▶ DATA RECORDS:
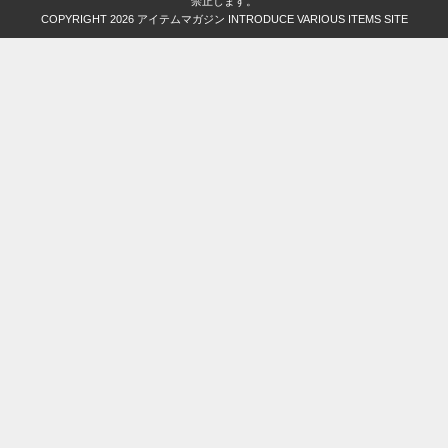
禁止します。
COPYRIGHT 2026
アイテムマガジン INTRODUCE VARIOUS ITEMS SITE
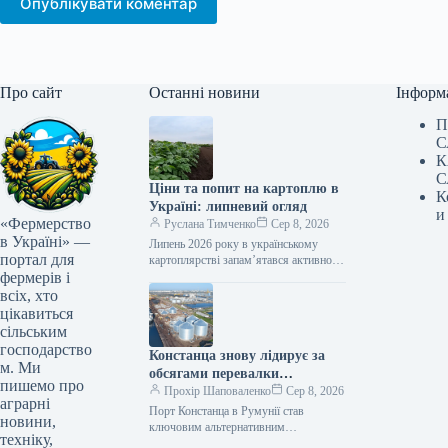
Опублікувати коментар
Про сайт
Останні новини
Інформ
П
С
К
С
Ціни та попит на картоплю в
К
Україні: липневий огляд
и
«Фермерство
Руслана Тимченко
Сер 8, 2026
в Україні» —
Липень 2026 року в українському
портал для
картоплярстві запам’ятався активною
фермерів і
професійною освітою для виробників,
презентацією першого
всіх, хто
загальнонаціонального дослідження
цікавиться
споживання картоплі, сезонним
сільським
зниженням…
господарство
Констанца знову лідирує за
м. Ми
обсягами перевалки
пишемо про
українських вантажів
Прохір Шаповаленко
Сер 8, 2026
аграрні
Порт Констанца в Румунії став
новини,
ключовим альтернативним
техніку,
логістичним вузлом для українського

▶ ABOUT THIS EXERCISE:
A verbatim copy of every entry above, with no pictures, is the expected output.

▶ ANSWER BOX:
禁止します。
COPYRIGHT 2026
アイテムマガジン INTRODUCE VARIOUS ITEMS SITE
Опублікувати коментар
Про сайт
Останні новини
Інформ
П
С
К
С
Ціни та попит на картоплю в
К
Україні: липневий огляд
и
«Фермерство
Руслана Тимченко
Сер 8, 2026
в Україні» —
Липень 2026 року в українському
портал для
картоплярстві запам’ятався активною
фермерів і
професійною освітою для виробників,
презентацією першого
всіх, хто
загальнонаціонального дослідження
цікавиться
споживання картоплі, сезонним
сільським
зниженням…
господарство
Констанца знову лідирує за
м. Ми
обсягами перевалки
пишемо про
українських вантажів
Прохір Шаповаленко
Сер 8, 2026
аграрні
Порт Констанца в Румунії став
новини,
ключовим альтернативним
техніку,
логістичним вузлом для українського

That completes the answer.